Let them call that a trial which was so conducted, and then he would say the queen had been tried at the time when he stood for fifty-six days witnessing the sacrilegious proceeding. Did he now, for the first time, utter this description of its character? No, no; day after day did he repeat it in the presence of all the parties, and dared them to deny the imputation; he dared them then, but not now, lest he should be forced to see the same faces in the same place again, professing to exercise the same functions.

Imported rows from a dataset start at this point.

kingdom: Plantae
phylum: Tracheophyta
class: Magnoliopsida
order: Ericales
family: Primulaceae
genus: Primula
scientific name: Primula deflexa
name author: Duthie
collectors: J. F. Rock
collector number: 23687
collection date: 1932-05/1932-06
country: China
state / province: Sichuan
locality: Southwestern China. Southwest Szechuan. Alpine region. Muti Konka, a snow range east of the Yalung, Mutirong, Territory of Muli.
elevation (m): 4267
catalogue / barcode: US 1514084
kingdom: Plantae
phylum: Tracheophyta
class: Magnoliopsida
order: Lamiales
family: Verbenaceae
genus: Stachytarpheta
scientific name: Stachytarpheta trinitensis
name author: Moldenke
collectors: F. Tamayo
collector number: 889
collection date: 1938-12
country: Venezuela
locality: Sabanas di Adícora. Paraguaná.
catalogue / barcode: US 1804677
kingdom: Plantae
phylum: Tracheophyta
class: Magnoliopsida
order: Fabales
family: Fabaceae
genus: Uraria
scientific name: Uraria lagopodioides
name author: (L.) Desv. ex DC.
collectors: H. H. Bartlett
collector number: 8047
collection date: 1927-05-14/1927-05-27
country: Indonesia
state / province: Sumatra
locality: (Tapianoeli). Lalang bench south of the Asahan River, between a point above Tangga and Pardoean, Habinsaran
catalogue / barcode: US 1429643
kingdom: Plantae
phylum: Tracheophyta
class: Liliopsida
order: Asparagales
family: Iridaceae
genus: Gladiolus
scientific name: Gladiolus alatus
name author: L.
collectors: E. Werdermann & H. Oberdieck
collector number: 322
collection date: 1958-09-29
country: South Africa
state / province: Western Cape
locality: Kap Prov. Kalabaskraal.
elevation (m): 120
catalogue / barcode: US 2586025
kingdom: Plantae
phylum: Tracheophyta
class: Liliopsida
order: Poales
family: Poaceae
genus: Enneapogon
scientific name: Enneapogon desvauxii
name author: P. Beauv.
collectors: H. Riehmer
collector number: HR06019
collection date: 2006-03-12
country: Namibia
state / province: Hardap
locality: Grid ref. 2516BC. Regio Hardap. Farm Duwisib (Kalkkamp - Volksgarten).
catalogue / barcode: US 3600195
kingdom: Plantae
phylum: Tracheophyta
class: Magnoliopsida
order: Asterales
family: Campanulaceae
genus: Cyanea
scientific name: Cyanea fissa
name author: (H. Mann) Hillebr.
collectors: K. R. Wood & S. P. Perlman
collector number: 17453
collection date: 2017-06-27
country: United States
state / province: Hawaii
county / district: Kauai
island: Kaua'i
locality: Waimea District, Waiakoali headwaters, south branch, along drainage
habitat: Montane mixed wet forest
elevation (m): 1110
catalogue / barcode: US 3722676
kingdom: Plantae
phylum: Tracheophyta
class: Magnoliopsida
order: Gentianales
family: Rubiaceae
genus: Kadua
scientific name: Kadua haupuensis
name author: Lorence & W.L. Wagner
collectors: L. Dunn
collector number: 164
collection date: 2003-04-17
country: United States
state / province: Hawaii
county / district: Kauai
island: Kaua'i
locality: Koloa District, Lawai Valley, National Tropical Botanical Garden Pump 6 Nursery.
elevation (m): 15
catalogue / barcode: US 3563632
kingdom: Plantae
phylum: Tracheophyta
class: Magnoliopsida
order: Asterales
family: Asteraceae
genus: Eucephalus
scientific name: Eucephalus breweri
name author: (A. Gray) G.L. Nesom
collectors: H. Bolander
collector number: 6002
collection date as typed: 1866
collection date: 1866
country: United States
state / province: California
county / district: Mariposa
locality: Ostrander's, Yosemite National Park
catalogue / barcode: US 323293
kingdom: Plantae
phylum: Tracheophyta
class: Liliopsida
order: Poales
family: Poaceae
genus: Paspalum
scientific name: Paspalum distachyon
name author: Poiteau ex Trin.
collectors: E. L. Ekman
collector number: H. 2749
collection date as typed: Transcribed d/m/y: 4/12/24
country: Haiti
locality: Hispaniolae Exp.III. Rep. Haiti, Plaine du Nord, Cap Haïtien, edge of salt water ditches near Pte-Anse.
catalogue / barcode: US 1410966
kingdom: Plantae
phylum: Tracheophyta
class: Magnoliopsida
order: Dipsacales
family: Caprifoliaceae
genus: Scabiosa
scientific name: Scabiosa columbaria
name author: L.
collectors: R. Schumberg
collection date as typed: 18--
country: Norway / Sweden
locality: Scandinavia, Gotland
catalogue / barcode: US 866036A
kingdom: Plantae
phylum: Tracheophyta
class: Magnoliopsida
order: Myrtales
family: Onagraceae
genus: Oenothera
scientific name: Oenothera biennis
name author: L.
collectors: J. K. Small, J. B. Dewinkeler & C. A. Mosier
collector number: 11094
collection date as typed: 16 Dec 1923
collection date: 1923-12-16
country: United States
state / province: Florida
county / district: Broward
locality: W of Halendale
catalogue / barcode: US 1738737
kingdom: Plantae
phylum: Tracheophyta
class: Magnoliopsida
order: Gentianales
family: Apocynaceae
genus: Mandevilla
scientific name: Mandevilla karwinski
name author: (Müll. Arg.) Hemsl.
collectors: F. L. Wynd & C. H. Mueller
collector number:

If it were in his power to repeat in their hearing now what he had said in their presence before, they might, indeed, call that a trial in his case which they had called it in the other; but to whom it looked not like a chamber of justice, but rather the gloominess of the den; not indeed of judgment, for he could not liken it to such, but rather to others--(here Mr. Brougham paused)--But no, he could not sustain the allusion, lest, perchance, for the very saying of it, (for he could not be prevented from thinking of it so) he should again have to submit to the test of power,--an alternative which his veneration for the const.i.tution of his country and its honours forbade him to precipitate.